PROVIDED RECORDS -
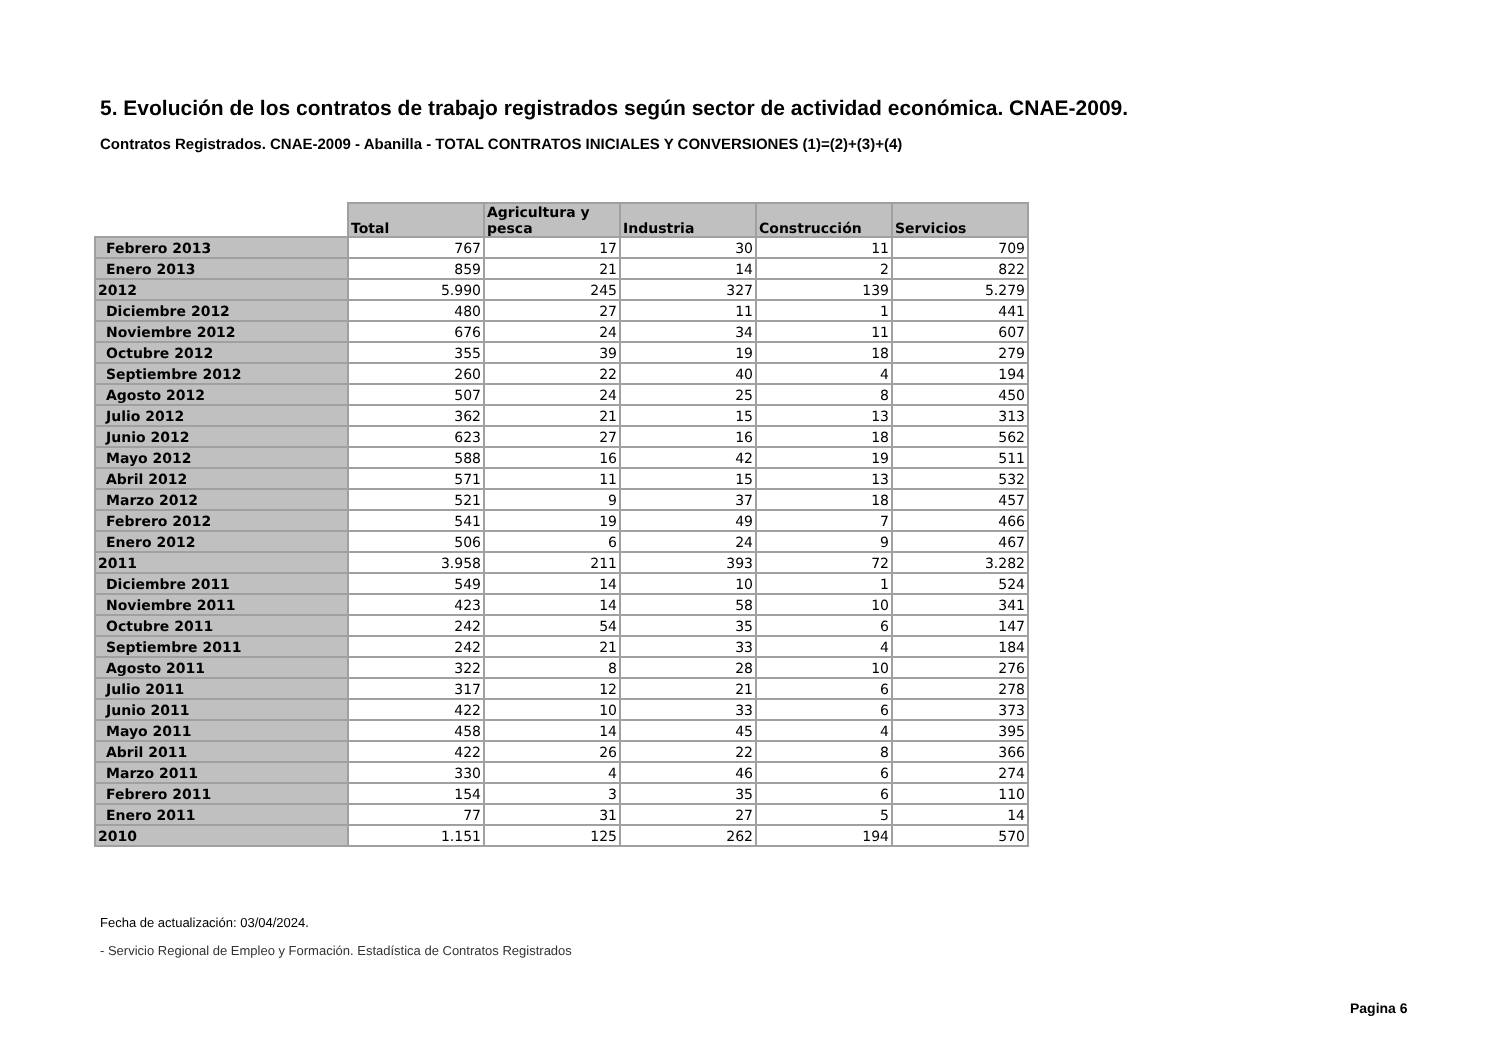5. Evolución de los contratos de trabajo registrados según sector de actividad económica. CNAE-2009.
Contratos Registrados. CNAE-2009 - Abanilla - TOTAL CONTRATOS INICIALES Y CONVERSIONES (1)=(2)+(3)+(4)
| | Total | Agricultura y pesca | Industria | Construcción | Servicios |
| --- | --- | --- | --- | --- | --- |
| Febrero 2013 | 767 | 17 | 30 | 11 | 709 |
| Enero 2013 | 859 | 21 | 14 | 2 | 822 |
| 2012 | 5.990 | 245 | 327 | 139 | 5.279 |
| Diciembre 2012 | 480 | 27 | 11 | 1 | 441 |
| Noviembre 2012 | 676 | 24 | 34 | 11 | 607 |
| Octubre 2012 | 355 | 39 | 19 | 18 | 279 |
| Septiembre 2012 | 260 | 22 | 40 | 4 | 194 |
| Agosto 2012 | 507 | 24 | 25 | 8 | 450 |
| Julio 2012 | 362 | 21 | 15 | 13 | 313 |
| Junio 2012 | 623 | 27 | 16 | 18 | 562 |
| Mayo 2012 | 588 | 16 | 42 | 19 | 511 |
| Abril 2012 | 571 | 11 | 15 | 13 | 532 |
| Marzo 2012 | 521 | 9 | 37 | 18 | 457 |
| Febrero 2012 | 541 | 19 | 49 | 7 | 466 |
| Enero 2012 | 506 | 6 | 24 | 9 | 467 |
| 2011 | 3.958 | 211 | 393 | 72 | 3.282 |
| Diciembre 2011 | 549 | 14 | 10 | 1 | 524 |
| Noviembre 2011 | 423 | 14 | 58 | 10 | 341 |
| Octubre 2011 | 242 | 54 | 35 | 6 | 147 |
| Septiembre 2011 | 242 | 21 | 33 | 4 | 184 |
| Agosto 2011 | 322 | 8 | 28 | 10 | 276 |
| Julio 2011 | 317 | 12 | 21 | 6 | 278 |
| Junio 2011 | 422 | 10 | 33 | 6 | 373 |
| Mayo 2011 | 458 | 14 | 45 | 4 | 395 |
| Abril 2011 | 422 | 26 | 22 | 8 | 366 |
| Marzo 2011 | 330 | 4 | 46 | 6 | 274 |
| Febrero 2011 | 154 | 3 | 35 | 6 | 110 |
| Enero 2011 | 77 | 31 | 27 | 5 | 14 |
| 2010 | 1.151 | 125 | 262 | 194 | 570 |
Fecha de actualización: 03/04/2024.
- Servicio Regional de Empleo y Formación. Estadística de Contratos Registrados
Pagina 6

PROBLEM STATEMENT - Return only the part of the records above that opens with the line containing "30 | 11 | 709 |" and closes with the line containing "19 | 18 | 279 |", ends included.

YOUR RESPONSE -
| Febrero 2013 | 767 | 17 | 30 | 11 | 709 |
| Enero 2013 | 859 | 21 | 14 | 2 | 822 |
| 2012 | 5.990 | 245 | 327 | 139 | 5.279 |
| Diciembre 2012 | 480 | 27 | 11 | 1 | 441 |
| Noviembre 2012 | 676 | 24 | 34 | 11 | 607 |
| Octubre 2012 | 355 | 39 | 19 | 18 | 279 |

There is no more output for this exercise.